Hacker News

The simplest and most effective strategy we know today to automatically recover that gives the impacted service the ability to avoid entering a metastable state is for clients to implement retries with exponential backoff. No circuit breaker-type functionality is required. Unfortunately it requires that clients be well behaved.

Also, circuit breakers have issues of their own:

“Even with a single layer of retries, traffic still significantly increases when errors start. Circuit breakers, where calls to a downstream service are stopped entirely when an error threshold is exceeded, are widely promoted to solve this problem. Unfortunately, circuit breakers introduce modal behavior into systems that can be difficult to test, and can introduce significant addition time to recovery.

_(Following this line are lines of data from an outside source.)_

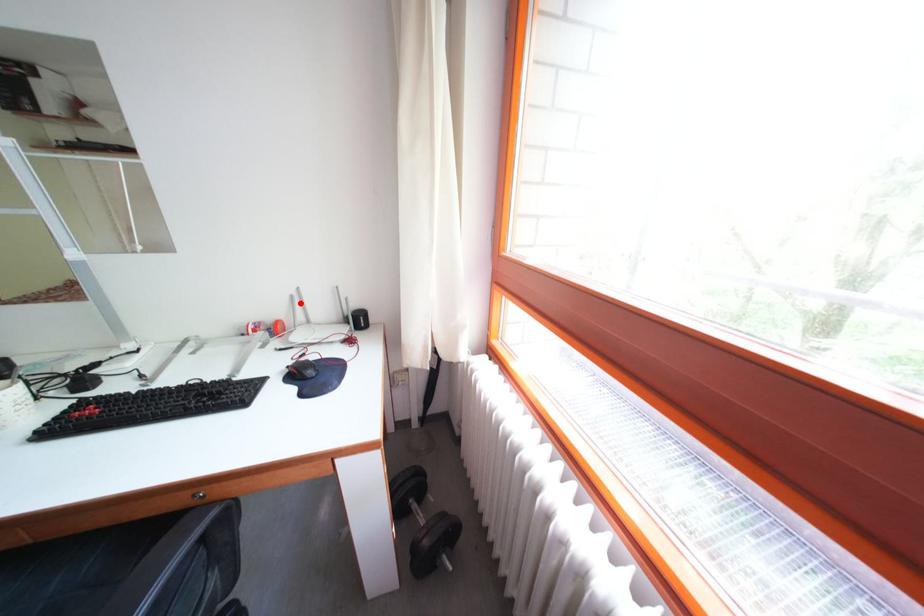
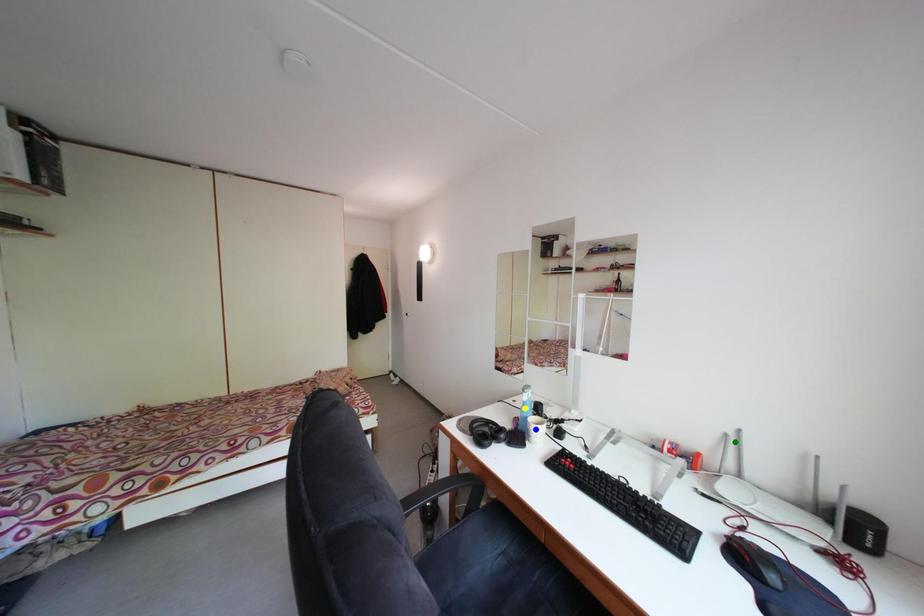
Question: I am providing you with two images of the same scene from different viewpoints. A red point is marked on the first image. You are given multiple points on the second image. Which spot in image 2 lines up with the point in image 1?

Choices:
 (A) blue point
 (B) green point
 (C) yellow point

Answer: (B)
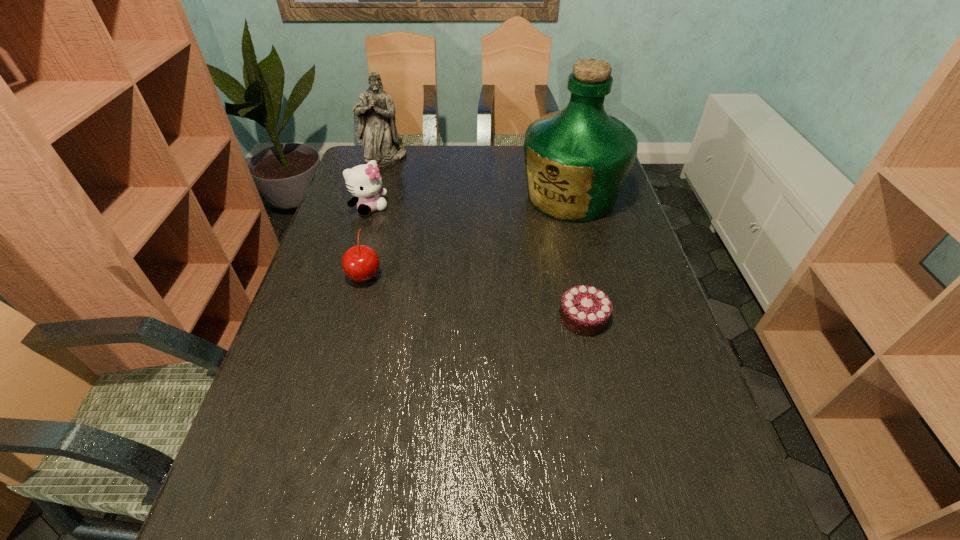
Locate an element on the screen. liquor that is at the far edge is located at coordinates (577, 160).

Where is `cherry present at the left edge`? The height and width of the screenshot is (540, 960). cherry present at the left edge is located at coordinates (360, 263).

At what (x,y) coordinates should I click in order to perform the action: click on figurine at the left edge. Please return your answer as a coordinate pair (x, y). This screenshot has width=960, height=540. Looking at the image, I should click on (376, 112).

At what (x,y) coordinates should I click in order to perform the action: click on kitten that is at the left edge. Please return your answer as a coordinate pair (x, y). Image resolution: width=960 pixels, height=540 pixels. Looking at the image, I should click on (364, 181).

The width and height of the screenshot is (960, 540). What are the coordinates of `chocolate cake that is at the right edge` in the screenshot? It's located at (585, 310).

Identify the location of liquor that is at the right edge. The height and width of the screenshot is (540, 960). (577, 160).

Find the location of `object that is at the far left corner`. object that is at the far left corner is located at coordinates (376, 112).

This screenshot has height=540, width=960. I want to click on object that is at the far right corner, so click(577, 160).

At what (x,y) coordinates should I click in order to perform the action: click on vacant region at the far edge of the desktop. Please return your answer as a coordinate pair (x, y). This screenshot has width=960, height=540. Looking at the image, I should click on (428, 155).

The image size is (960, 540). I want to click on vacant region at the near edge of the desktop, so click(x=625, y=485).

We have found that we can mitigate this risk by limiting retries locally using a token bucket. This allows all calls to retry as long as there are tokens, and then retry at a fixed rate when the tokens are exhausted.” https://aws.amazon.com/builders-library/timeouts-retries-and...

Consider a situation in which all the clients have circuit breakers. All of them enter the open state once the trigger condition is met, which drops request load on the service to zero. Your autoscaler reduces capacity to the minimum level in response. Then, all the circuit breakers are reset to the closed state. Your service then experiences a sudden rush of normal- or above-normal traffic, causing it to immediately exhaust availabile capacity. It’s a special case of bimodal behavior, which we try to avoid as a matter of sound operational practice.

fragmede 2 days ago [ - ]

Thundering herd is a known post-outage, service restore failure mode. You never let your load balancer and the API boxes behind it dip below some statically defined low water mark; the waste of money is better than going down when the herd shows up. When it does show up, as noted, token bucket rate limiter running 429s while the herd slowly gets let back onto the system. Even if the app server can take it, it's not a given that the eg queue or database systems can absorb the herd as well (especially if that's what went down).